== Data provided ==

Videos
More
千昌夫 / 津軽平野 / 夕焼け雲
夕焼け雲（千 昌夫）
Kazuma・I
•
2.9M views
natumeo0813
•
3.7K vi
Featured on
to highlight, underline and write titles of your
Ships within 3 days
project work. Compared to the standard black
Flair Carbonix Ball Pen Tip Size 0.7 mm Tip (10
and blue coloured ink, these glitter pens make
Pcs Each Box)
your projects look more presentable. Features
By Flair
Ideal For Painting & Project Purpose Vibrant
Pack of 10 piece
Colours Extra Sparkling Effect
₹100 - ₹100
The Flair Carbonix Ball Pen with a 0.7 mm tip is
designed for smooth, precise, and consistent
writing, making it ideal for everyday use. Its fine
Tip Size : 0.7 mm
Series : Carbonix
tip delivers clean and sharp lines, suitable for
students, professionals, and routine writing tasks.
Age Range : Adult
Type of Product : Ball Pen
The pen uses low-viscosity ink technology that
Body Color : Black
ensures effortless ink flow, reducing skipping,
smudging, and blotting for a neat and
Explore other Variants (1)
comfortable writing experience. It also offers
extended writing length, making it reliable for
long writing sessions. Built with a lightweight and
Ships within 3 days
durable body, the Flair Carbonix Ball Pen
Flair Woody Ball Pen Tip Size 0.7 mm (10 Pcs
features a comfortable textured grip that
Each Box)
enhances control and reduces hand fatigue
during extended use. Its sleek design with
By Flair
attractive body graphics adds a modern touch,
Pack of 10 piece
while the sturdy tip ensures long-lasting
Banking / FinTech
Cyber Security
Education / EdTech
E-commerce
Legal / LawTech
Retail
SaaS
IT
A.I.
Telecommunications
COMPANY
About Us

--

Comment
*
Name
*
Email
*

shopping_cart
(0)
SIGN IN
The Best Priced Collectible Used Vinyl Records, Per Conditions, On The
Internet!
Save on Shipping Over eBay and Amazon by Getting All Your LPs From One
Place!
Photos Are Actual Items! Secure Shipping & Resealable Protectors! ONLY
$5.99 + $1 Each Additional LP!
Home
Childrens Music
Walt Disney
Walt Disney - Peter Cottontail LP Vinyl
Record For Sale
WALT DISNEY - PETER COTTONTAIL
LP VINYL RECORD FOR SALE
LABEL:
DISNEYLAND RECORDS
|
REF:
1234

== What the task requires ==
In the entries above, identify each line that includes the string "Carbonix", then copy it.

== Answer section ==
Flair Carbonix Ball Pen Tip Size 0.7 mm Tip (10
The Flair Carbonix Ball Pen with a 0.7 mm tip is
Series : Carbonix
durable body, the Flair Carbonix Ball Pen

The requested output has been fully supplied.